Local activists see a pattern. S. Vanchinathan of the Madurai Social Harmony Group says the Sangh Parivar wants to infuse communal poison into the southern Dravidian land because Tamil society has long resisted polarisation. In his words, there is no natural communal divide here, so outsiders must manufacture one. He believes the hill is being used as a testing ground for provocations that can later be extended to other regions.


Conversations around Thiruparankundram now carry words that did not belong here until recently: purity, defilement, ownership, dominance. Temple rituals are being described as property rights. Dargah food is being framed as a threat. People are being asked to choose sides.

Yet, daily life does not surrender so easily. Children still run up the slope with coins in hand. Families still prepare sweet rice for temple offerings. A Muslim woman still carries steel bowls of cooked food wrapped in cloth for festival nights. Barbers still wash their hands before offering neem leaves. The hill still holds Jain inscriptions that do not speak of conflict. The same wind blows across the temple tower and the dargah dome.

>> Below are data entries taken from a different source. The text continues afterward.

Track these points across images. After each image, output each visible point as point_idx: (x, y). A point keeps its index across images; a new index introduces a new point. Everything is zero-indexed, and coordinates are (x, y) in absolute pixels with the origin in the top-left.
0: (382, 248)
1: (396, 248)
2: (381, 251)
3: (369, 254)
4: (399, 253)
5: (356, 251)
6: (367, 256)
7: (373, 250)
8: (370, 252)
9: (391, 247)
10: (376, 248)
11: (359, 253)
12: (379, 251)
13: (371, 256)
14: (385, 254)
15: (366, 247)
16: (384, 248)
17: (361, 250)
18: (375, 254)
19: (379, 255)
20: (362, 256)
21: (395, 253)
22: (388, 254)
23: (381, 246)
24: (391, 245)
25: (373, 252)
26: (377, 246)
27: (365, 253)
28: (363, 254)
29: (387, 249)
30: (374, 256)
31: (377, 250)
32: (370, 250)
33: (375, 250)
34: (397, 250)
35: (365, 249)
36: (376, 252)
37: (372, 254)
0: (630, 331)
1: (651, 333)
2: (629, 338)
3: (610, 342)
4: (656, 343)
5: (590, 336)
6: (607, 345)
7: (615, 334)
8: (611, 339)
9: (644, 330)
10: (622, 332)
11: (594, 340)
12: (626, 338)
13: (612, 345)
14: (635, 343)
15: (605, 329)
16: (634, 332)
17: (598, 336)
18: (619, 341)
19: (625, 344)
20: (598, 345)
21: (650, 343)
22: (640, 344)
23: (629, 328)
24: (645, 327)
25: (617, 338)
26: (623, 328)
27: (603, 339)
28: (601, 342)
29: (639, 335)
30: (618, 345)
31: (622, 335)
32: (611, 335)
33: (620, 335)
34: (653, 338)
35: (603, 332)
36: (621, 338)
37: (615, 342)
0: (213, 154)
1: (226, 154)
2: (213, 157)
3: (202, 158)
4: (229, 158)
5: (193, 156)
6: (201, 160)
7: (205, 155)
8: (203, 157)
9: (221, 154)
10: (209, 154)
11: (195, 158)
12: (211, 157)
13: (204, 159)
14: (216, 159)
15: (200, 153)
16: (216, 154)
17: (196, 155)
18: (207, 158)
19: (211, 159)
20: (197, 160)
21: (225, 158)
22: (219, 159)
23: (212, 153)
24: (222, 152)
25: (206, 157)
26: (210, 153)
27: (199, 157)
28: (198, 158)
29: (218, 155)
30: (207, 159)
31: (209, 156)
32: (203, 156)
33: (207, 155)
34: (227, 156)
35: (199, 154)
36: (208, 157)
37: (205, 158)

The questions that matter now are simple. Why is this a flashpoint now? Who benefits from introducing division onto a hill famous for shared rituals? What happens when courts decide where the light should fall rather than the families who have done it for decades?

Thiruparankundram has become a field on which Sangh strategy and Dravidian memory meet head-on. The strategy is to identify shared spaces, project them as threatened, and claim victory through polarisation. The memory is of coexistence, of ritual work done without argument, of living secularism not taught in textbooks but passed through daily routine.

Local voices repeat the same thing in different words. Could you let it remain as it was? Let the hill be itself. Let people climb, cook, light, and pray as they always did. Let the court recognise memory. Let politics stay away from ritual.

Because the hill remembers what people forget. It remembers Jain meditations before temples were built. It remembers Sufi prayers before microphones arrived. It remembers Murugan worship before slogans tried to define it. It remembers families cooking meat to share without being told to explain their choice. It remembers the steps cleaned at dawn. It remembers lamps lit at dusk. It remembers unity without speeches.

The real custodians of Thiruparankundram are not petitioners, judges, or political organisers. They are the ones who wake each morning and look up at the rock and know exactly what they must carry today. They carry memory in their hands. The hill is still watching.